Quotebook isn't meant to be an app you use every day. It's meant to be perfect when you need it, like all the times you wish you remembered that astute Albert Einstein quote. Quotebook doesn't ship filled with quotes but instead challenges you to type out a collection of great ideas and thoughts you've seen and heard. The idea is far from a novel one — books of quotes have been published for as long as people have carried pocket notebooks to scrawl down things they like. The $2.99 universal app launches for iPad today, joining its iPhone brethren and syncing all your favorite proverbs and axioms through iCloud.
Quotebook isn't just for data entry, however. When you type in a quote's author, tapping a blue arrow immediately takes you to WIkipedia (inside the app) to learn more about him or her. A tab near the top of the screen jumps you between the author's Wikipedia page and a Wikiquote page filled with quotes by that person. If you're browsing Wikipedia or Wikiquote within the app and copy text, it intelligently asks if you want to add that text as a quote to your library, correctly attributed and all. Once your library is chock full of inspirational nuggets, you can browse by date added, author, source (like Walden), tag (like "life lessons"), and via a quick search field. You can share posts to Twitter, Facebook, and Tumblr with a couple taps. Conversely, Quotebook worked with Instapaper to let you add highlighted text straight from the popular read-later app.

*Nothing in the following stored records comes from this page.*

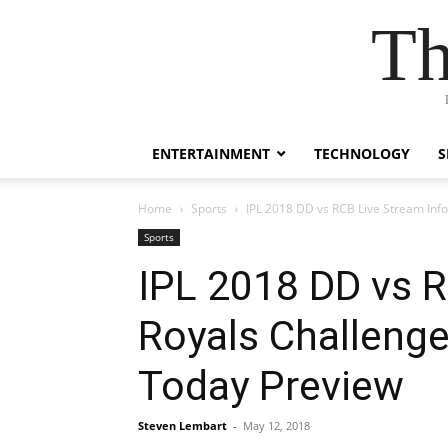
Th
ENTERTAINMENT
TECHNOLOGY
S
Home
Sports
IPL 2018 DD vs RCB Live Stream Info
Sports
IPL 2018 DD vs R
Royals Challenge
Today Preview
Steven Lembart
-
May 12, 2018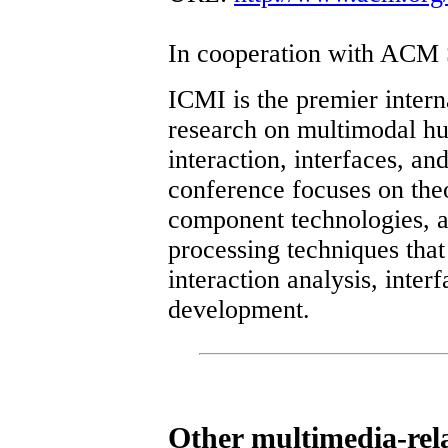
In cooperation with ACM
ICMI is the premier intern
research on multimodal 
interaction, interfaces, a
conference focuses on theo
component technologies, 
processing techniques that
interaction analysis, inter
development.
Other multimedia-rel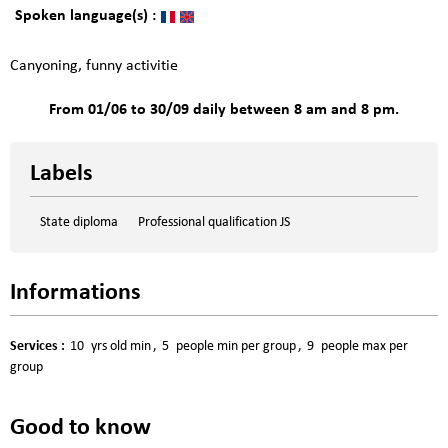
Spoken language(s) :
Canyoning, funny activitie
From 01/06 to 30/09 daily between 8 am and 8 pm.
Labels
State diploma
Professional qualification JS
Informations
Services
:
10
yrs old min
5
people min per group
9
people max per
group
Good to know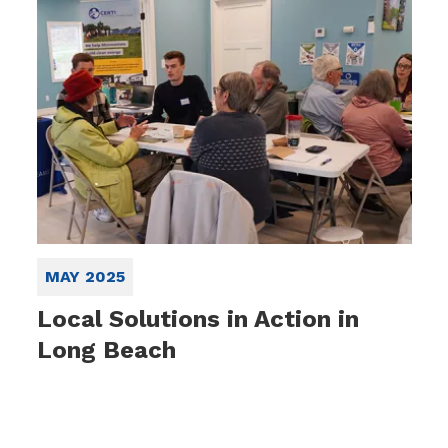
MAY 2025
Local Solutions in Action in
Long Beach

While some may ridicule the app's leather-bound skeumorphic design inspiration, we think it looks understated, elegant, and unobtrusive. The app isn't trying to bite off more than it can chew, and it "just works," so of course it only makes sense that developer Lickability is named after a Steve Jobs quote. "We made the buttons on the screen look so good you'll want to lick them," the company pasted on its homepage. You won't want to lick your iPad once you install Quotebook, but the app's pretty useful for a few bucks.